How many ordered positive integer triples (x,y,z), such that 1 ≤ x,y,z ≤ 25, are there to √x+√y=√z?
16
To find the number of ordered positive integer triples (x, y, z) that satisfy the equation √x + √y = √z, we can use a systematic approach.
Step 1: Start by listing all the possible values of x, y, and z. Since 1 ≤ x, y, z ≤ 25, we can create a table to keep track of the values.
x y z
--------------
1 ? ?
2 ? ?
3 ? ?
... ... ...
25 ? ?
Step 2: Now, let's fill in the table by solving the equation √x + √y = √z. From the given equation, we can square both sides to eliminate the square roots. So, we have x + 2√xy + y = z.
For each value of x from 1 to 25, we can substitute it into the equation and solve for y and z.
Let's take x=1 as an example:
1 + 2√1y + y = z
1 + 2√y + y = z
3√y + y = z - 1
Now, let's perform the same process for all values of x from 1 to 25 and fill in the table.
x y z
----------------------------------
1 y z (from 1st equation)
2 y z (from 2nd equation)
3 y z (from 3rd equation)
... ... ...
25 y z (from 25th equation)
Step 3: Count the number of potential solutions that meet the given constraints 1 ≤ x, y, z ≤ 25.
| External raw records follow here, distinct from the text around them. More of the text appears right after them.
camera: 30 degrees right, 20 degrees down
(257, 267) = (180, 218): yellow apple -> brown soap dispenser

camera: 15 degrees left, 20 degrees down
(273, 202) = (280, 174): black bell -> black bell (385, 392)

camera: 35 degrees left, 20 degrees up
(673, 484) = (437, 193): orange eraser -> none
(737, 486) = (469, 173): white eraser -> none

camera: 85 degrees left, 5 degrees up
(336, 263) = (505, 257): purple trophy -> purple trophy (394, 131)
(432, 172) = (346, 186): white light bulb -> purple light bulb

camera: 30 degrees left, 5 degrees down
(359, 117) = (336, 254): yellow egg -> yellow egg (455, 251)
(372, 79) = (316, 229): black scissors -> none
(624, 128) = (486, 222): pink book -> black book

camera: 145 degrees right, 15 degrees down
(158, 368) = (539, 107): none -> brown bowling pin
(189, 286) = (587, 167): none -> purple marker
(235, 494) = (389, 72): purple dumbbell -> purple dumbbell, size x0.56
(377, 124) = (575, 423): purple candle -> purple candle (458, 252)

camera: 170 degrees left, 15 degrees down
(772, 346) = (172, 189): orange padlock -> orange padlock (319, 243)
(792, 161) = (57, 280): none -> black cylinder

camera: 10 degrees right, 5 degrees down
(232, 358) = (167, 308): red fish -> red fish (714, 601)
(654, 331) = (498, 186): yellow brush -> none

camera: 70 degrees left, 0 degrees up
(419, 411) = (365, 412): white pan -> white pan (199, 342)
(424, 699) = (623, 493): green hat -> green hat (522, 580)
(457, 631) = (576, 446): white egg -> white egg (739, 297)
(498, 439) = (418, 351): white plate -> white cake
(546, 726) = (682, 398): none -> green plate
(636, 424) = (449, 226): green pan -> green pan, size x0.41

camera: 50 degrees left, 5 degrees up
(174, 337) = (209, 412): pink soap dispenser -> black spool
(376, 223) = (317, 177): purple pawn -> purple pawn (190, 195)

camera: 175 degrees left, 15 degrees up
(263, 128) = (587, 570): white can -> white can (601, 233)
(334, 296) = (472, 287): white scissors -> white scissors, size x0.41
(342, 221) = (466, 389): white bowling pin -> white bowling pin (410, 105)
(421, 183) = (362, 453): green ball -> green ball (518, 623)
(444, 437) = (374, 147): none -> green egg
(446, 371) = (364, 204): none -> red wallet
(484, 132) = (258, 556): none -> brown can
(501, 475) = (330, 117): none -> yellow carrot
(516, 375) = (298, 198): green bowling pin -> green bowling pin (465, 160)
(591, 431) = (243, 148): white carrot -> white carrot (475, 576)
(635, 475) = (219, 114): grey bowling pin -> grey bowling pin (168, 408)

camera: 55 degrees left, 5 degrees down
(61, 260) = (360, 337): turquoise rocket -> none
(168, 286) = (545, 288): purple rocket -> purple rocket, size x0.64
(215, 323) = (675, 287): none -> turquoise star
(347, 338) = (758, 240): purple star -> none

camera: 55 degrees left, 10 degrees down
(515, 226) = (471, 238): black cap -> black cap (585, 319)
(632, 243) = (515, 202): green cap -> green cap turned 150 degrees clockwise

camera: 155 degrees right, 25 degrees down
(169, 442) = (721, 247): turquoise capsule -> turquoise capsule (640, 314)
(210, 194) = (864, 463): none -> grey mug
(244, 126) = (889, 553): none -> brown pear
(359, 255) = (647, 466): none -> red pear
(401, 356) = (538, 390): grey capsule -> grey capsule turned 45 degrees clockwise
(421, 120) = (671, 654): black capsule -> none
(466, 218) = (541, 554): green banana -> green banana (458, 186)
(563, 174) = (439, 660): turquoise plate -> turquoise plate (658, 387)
In this case, we don't need to solve every equation since the possible values of the square roots (√x, √y, √z) are integers only when x, y, and z are perfect squares. We can see that there are 5 perfect squares between 1 and 25: 1, 4, 9, 16, and 25.
Now, let's consider each case:
Case 1: x = 1
We have 3√y + y = z - 1. Since y and z can take integer values from 1 to 25, we'll compute the number of solutions.
Case 2: x = 4
We have 2√y + y = z - 4. Similar to Case 1, we'll compute the number of solutions.
Case 3: x = 9
We have √y + y = z - 9. Compute the number of solutions.
Case 4: x = 16
√y + 4√y + y = z - 16. Compute the number of solutions.
Case 5: x = 25
√y + 5√y + y = z - 25. Compute the number of solutions.
Finally, you need to sum up the number of solutions from all the cases to get the total number of ordered positive integer triples (x, y, z) that satisfy the equation √x + √y = √z.